**SELECTED EXCERPT**
⁂
It doesn’t matter why an employee would choose not to drink. If your office drinking culture excludes some employees, makes them feel uncomfortable or puts them in harm’s way, it will harm the morale of at least some of your employees.

If alcohol-fueled events are frequent at your organization, consider hosting additional, alcohol-free social events. These can give non-drinkers an opportunity to get to know their colleagues in an environment where everyone is sober.

How Can Employers Reduce Liability When Employees Drink at Work?

If you still want to allow drinking on the job, but want to reduce the chances it turns into more of a headache than it’s worth, consider taking the following steps:

  1. Communicate All Office Drinking Rules Clearly and Frequently
    Make sure your employees know what is and isn’t ok when it comes to alcohol consumption at work. Outline what actions will be taken against employees who violate rules. In addition to including this in your employee handbook, consider posting signs in the office and occasionally sending an email reminding all employees of alcohol policies.
  2. Set Limits on When and How Much Employees Can Drink
    Make your office happy hour an actual hour. For example, designate 4pm – 5pm as the only acceptable times for employees to be drinking at work. If they want to continue drinking after 5pm, they’ll need to head somewhere else.
  3. Provide Food
    It’s the end of the day, and it’s been hours since lunch. Your team is probably drinking on an empty stomach and feeling the effects of even a single beer quicker than normal. Provide some snacks for them to munch on while sipping their drinks to help slow down their buzz.
  4. Have Non-Alcoholic Options for Non-Drinkers
    Consider having soda, sparkling water, coffee and/or tea available during your happy hours so that non-drinkers can enjoy a beverage along with their drinking colleagues.
  5. Make Sure Your Employees Get Home Safely
    We all want our staff to get home safely, so don’t let your employees get behind the wheel after drinking. Allow your employees to expense a rideshare or cab ride home if they’ve been drinking to avoid dangerous and deadly accidents.
  6. Check Your Company’s Insurance Policy
    Your commercial general liability insurance may cover host liquor liability. This insurance covers businesses who have incidental exposure to alcohol (as opposed to a business, like a bar, that sells alcohol). If your insurance doesn’t protect your organization from liabilities related to alcohol consumption, talk to your insurance provider about getting appropriate coverage.

While it’s not impossible to create a safer and more responsible drinking culture at your office, it requires effort and will never be without risk. Whether drinking at your office is a rare occasion or you have a keg available every day, it’s your responsibility to make sure your employees’ consumption won’t come at the cost of anyone’s safety, morale or career.
⁂
**RAW DATA**
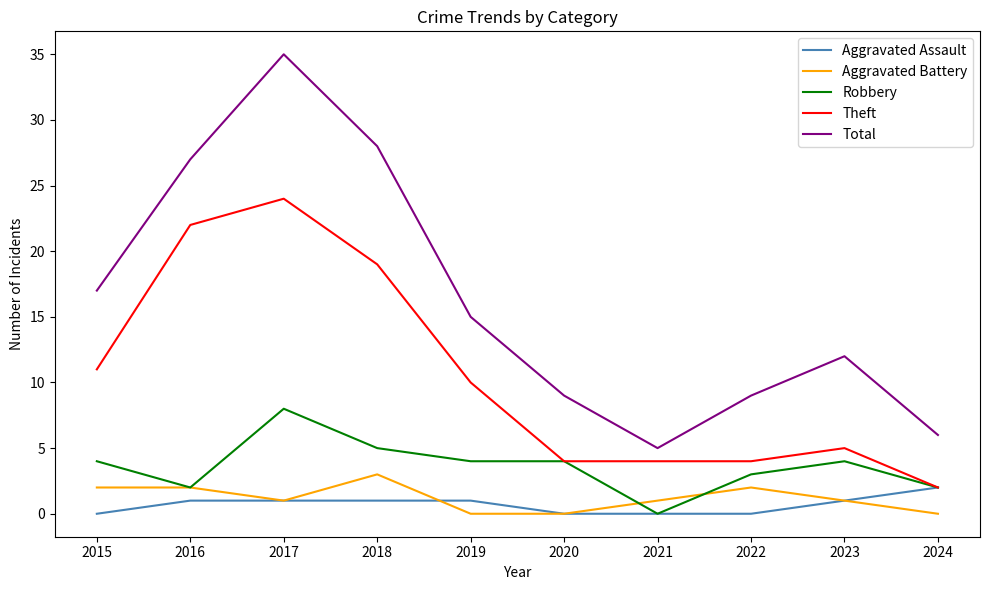

True or false: Aggravated Battery and Robbery intersect in this chart.

True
⁂
**EXERCISES TO COMPLETE**
**1)** Repeat the portion of the workplace drinking text between "It doesn’t matter" and "of your employees.", inclusive.
**2)** In the workplace drinking text, what hours are given as the example of the only acceptable time for employees to drink at work?
The listing was taken from a separate source and has no connection to the workplace drinking text.

**ANSWERS**
**1)**
It doesn’t matter why an employee would choose not to drink. If your office drinking culture excludes some employees, makes them feel uncomfortable or puts them in harm’s way, it will harm the morale of at least some of your employees.

**2)** 4pm – 5pm